Sylvie (Tessa Thompson, left) and Robert (Nnamdi Asomugha) share a dance on a New York street in 1957, in the romantic melodrama “Sylvie’s Love,” an official selection of the U.S. Dramatic competition of the 2020 Sundance Film Festival. (Photo courtesy of Sundance Institute.)

Sundance review: In period romance 'Sylvie's Love,' Tessa Thompson and Nnamdi Asomugha burn up the screen

January 29, 2020 by Sean P. Means

’Sylvie’s Love’

★★★★

Playing in the U.S. Dramatic competition of the 2020 Sundance Film Festival. Running time: 114 minutes.

Screens again: Thursday, Jan. 30, 8:30 p.m., The MARC (Park City); Friday, Jan. 31, 3 p.m., PC Library (Park City); Saturday, Feb. 1, 3:15 p.m., The Grand (Salt Lake City).

——

Everyone deserves a swoon-inducing, deeply felt romantic melodrama, especially if it’s as refined and emotional as writer-director Eugene Ashe’s “Sylvie’s Love.”

The always radiant Tessa Thompson plays Sylvie, who in 1957 is working in a New York record store, owned by her father, known to all as Mr. Jay (Lance Reddick). She knows a lot about music, especially jazz, but her real passion is television. 

Sylvie is also engaged to a young man serving overseas, which makes things complicated when Robert (Nnamdi Asomugha) walks into the store, looking for a Thelonious Monk album and a job. Robert is a promising saxophonist, the engine of the quartet he’s in, made up of the musicians he grew up with back in Detroit. 

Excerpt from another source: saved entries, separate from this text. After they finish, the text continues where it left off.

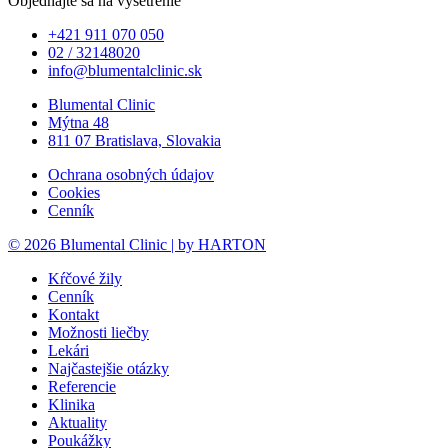
Objednajte sa na vyšetrenie
+421 911 070 050
02 / 32148020
info@blumentalclinic.sk
Blumental Clinic
Mýtna 48
811 07 Bratislava, Slovakia
Ochrana osobných údajov
Cookies
Cenník
© 2026 Blumental Clinic | by HARTON
Kŕčové žily
Cenník
Kontakt
Možnosti liečby
Lekári
Najčastejšie otázky
Referencie
Klinika
Aktuality
Poukážky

Despite her better judgment, Sylvie falls in love with Robert, and vice versa. But Robert’s musical ambitions, boosted by a benefactor who calls herself The Countess (Jemima Kirke), send Robert to Europe just as Sylvie learns she’s pregnant. Sylvie marries her fiancé, Lacy (Alano Miller), has a daughter, and that would be that — until five years later, when Sylvie, working on a TV cooking show, sees Robert by chance.

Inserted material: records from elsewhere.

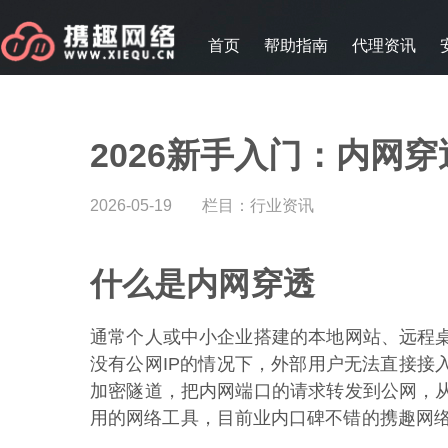
首页
帮助指南
代理资讯
2026新手入门：内网
2026-05-19
栏目：
行业资讯
什么是内网穿透
通常个人或中小企业搭建的本地网站、远程
没有公网IP的情况下，外部用户无法直接接
加密隧道，把内网端口的请求转发到公网，
用的网络工具，目前业内口碑不错的携趣网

Ashe and cinematographer Declan Quinn get the period details perfect, from the cars to the smooth jazz music that gives way to rock ’n’ roll. We also feel the sting of racism, though subtly, like when Sylvie learns Lacy’s prospective new clients are bigots. And we experience the march of history, obliquely, when Sylvie’s cousin Mona (Aja Naomi King), a civil-rights activist, calls in discussing her exploits.

Much of Sylvie and Robert’s love story is told through music, both in the precision of the needle drops and in a lush score by composer Fabrice Lecomte that is as full as the main characters’ hearts.

In an ensemble cast that includes Eva Longoria as a jazz scene den mother and Wendi McClendon-Covey as the cooking show’s host, this movie belongs first and foremost to Thompson and Asomugha. Their chemistry together is sizzling, and separately they convey both the longing of their lost loves and the need to create that fuels their ambitions. “Sylvie’s Love” seems destined to be one of those timeless romances that we’ll be talking about years from now.